In this graph, the sea wall is where measurements are taken. You'll see a hump for a nice dune or two, and then a hump in the middle called the fore-dune. The vegetation line is on the right side of the fore-dune. The rest is all public beach down to the water line.

The horizontal scale is not perfect because I'm a dummy with the new Excel software but that's 300 feet from the condo seawall (historic building line) to the waterline, not bad. Note that this was before the erosion events that occurred later in 2005 due to Katrina and Rita, which would be cool to compare.

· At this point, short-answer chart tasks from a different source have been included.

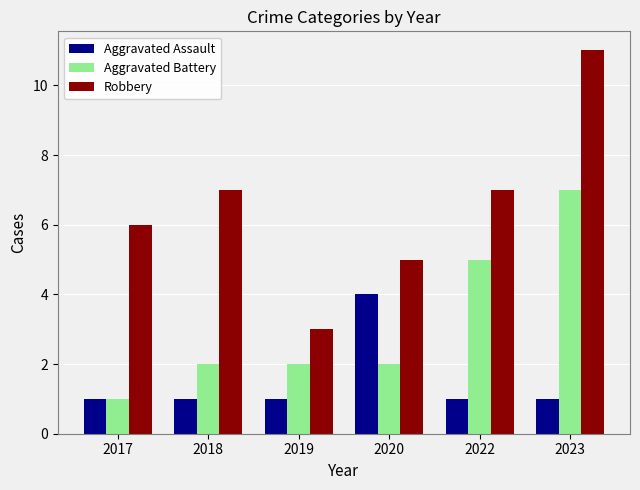

Is it true that Robbery equals 5 at 2020?

True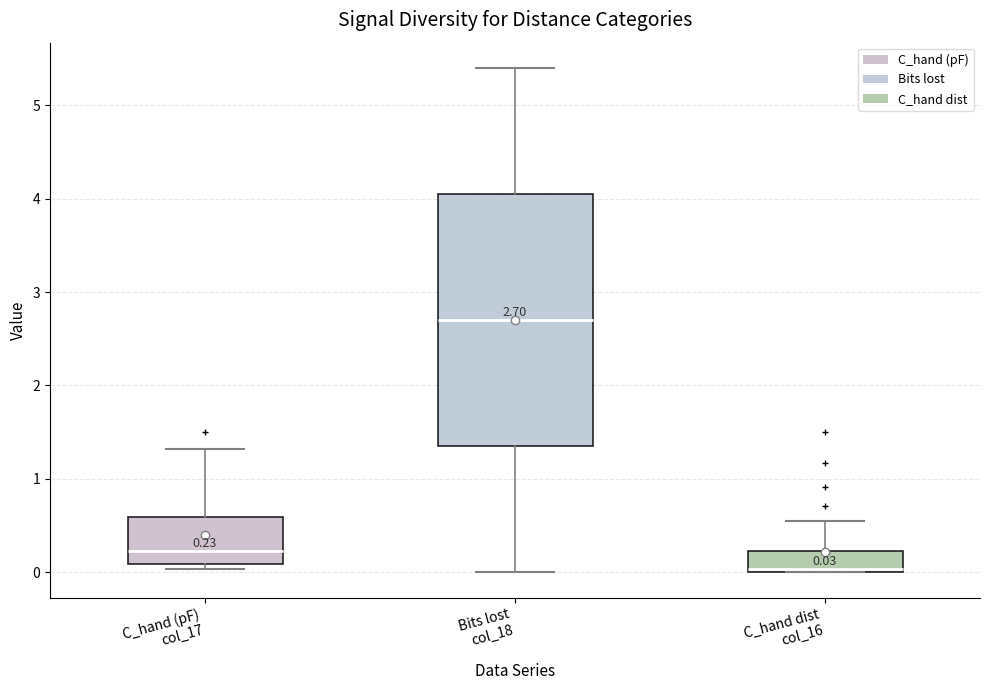

Which box has the highest median line?

Bits lost col_18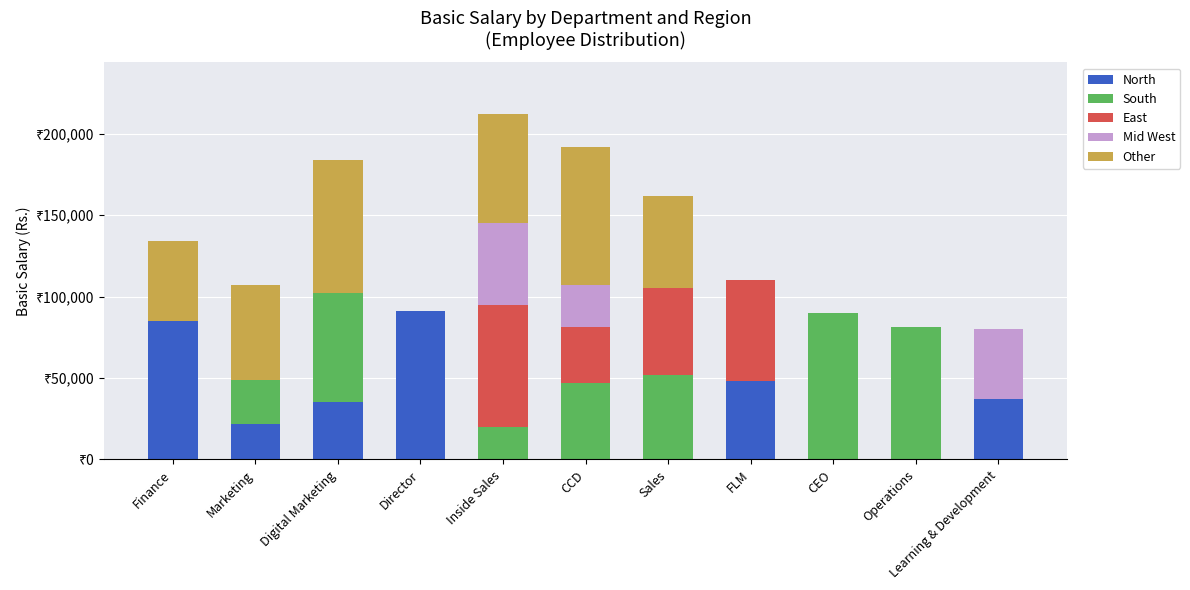

Rank the categories by Other value from highest to lowest.

CCD, Digital Marketing, Inside Sales, Marketing, Sales, Finance, Director, FLM, CEO, Operations, Learning & Development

I also backwards engineered this graph to show that it is almost exactly 7 feet from the waterline to the top of the seawall - usually the survey numbers are negative and in meters, which are a little tough to read. The 300 feet is a magic number though, as erosion will cause that to dramatically shorten.

Think this is tough stuff requiring professionals? They have students trained at Point Isabel High School who do this all the time!


Lucinda said...

Thanks for this, Sam. Why don't we have a whole bunch of graphs like this readily available? How can we do a good job of protecting our beaches when we are not regularly using info like this?

Sam said...

I've tried the usual suspects like A&M, GLO, and HDR Shiner-Mosely, and getting online information is very hard and often so difficult to interpret I gave up.

But I think with Dr. Heise at UTB and some high school kids at Point Isabel, we might be able to get routine data like transects, vegetation cover, washover areas, and important stuff like that.

I'll ask Rob over at Surfrider if he'd be interested. Actually, "shooting" a transit with GPS is really cool beans, hi-tech. But difficult? No, it's almost too simple, just getting your feet sandy.